*WHAT NEEDS TO BE DONE:*
The entries are to be repeated in full, without any change.

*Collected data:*
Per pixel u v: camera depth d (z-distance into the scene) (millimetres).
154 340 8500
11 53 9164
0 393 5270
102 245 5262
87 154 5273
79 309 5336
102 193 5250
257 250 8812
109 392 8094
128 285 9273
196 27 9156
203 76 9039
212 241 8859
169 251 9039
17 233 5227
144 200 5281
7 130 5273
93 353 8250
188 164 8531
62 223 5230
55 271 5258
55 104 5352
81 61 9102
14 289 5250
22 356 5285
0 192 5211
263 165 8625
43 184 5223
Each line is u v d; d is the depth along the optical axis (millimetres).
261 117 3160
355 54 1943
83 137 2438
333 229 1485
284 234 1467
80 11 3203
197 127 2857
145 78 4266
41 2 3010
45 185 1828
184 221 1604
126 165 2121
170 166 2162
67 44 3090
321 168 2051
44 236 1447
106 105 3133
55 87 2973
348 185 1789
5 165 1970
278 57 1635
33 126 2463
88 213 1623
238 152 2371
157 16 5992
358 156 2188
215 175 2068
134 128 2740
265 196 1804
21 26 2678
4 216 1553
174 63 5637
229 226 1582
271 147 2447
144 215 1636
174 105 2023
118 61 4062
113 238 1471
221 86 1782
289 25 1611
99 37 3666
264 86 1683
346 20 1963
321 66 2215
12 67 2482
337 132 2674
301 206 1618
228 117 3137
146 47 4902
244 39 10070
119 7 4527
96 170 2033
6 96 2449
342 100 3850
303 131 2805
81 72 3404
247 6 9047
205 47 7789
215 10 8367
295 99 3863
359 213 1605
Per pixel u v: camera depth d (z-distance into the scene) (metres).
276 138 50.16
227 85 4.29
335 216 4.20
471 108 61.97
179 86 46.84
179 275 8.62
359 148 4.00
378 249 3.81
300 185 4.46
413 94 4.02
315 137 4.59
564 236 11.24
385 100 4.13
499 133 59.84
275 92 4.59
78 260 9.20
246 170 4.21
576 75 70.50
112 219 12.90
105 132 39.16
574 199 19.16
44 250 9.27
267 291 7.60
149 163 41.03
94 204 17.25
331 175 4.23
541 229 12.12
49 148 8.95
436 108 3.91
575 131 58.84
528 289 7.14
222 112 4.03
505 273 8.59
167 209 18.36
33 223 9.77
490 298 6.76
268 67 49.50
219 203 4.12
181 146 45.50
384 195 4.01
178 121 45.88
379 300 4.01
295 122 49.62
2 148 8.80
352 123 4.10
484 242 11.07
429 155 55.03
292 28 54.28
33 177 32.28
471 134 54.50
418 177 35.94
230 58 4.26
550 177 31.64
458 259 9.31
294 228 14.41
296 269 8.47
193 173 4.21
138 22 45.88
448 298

*WRITTEN ANSWER:*
Per pixel u v: camera depth d (z-distance into the scene) (millimetres).
154 340 8500
11 53 9164
0 393 5270
102 245 5262
87 154 5273
79 309 5336
102 193 5250
257 250 8812
109 392 8094
128 285 9273
196 27 9156
203 76 9039
212 241 8859
169 251 9039
17 233 5227
144 200 5281
7 130 5273
93 353 8250
188 164 8531
62 223 5230
55 271 5258
55 104 5352
81 61 9102
14 289 5250
22 356 5285
0 192 5211
263 165 8625
43 184 5223
Each line is u v d; d is the depth along the optical axis (millimetres).
261 117 3160
355 54 1943
83 137 2438
333 229 1485
284 234 1467
80 11 3203
197 127 2857
145 78 4266
41 2 3010
45 185 1828
184 221 1604
126 165 2121
170 166 2162
67 44 3090
321 168 2051
44 236 1447
106 105 3133
55 87 2973
348 185 1789
5 165 1970
278 57 1635
33 126 2463
88 213 1623
238 152 2371
157 16 5992
358 156 2188
215 175 2068
134 128 2740
265 196 1804
21 26 2678
4 216 1553
174 63 5637
229 226 1582
271 147 2447
144 215 1636
174 105 2023
118 61 4062
113 238 1471
221 86 1782
289 25 1611
99 37 3666
264 86 1683
346 20 1963
321 66 2215
12 67 2482
337 132 2674
301 206 1618
228 117 3137
146 47 4902
244 39 10070
119 7 4527
96 170 2033
6 96 2449
342 100 3850
303 131 2805
81 72 3404
247 6 9047
205 47 7789
215 10 8367
295 99 3863
359 213 1605
Per pixel u v: camera depth d (z-distance into the scene) (metres).
276 138 50.16
227 85 4.29
335 216 4.20
471 108 61.97
179 86 46.84
179 275 8.62
359 148 4.00
378 249 3.81
300 185 4.46
413 94 4.02
315 137 4.59
564 236 11.24
385 100 4.13
499 133 59.84
275 92 4.59
78 260 9.20
246 170 4.21
576 75 70.50
112 219 12.90
105 132 39.16
574 199 19.16
44 250 9.27
267 291 7.60
149 163 41.03
94 204 17.25
331 175 4.23
541 229 12.12
49 148 8.95
436 108 3.91
575 131 58.84
528 289 7.14
222 112 4.03
505 273 8.59
167 209 18.36
33 223 9.77
490 298 6.76
268 67 49.50
219 203 4.12
181 146 45.50
384 195 4.01
178 121 45.88
379 300 4.01
295 122 49.62
2 148 8.80
352 123 4.10
484 242 11.07
429 155 55.03
292 28 54.28
33 177 32.28
471 134 54.50
418 177 35.94
230 58 4.26
550 177 31.64
458 259 9.31
294 228 14.41
296 269 8.47
193 173 4.21
138 22 45.88
448 298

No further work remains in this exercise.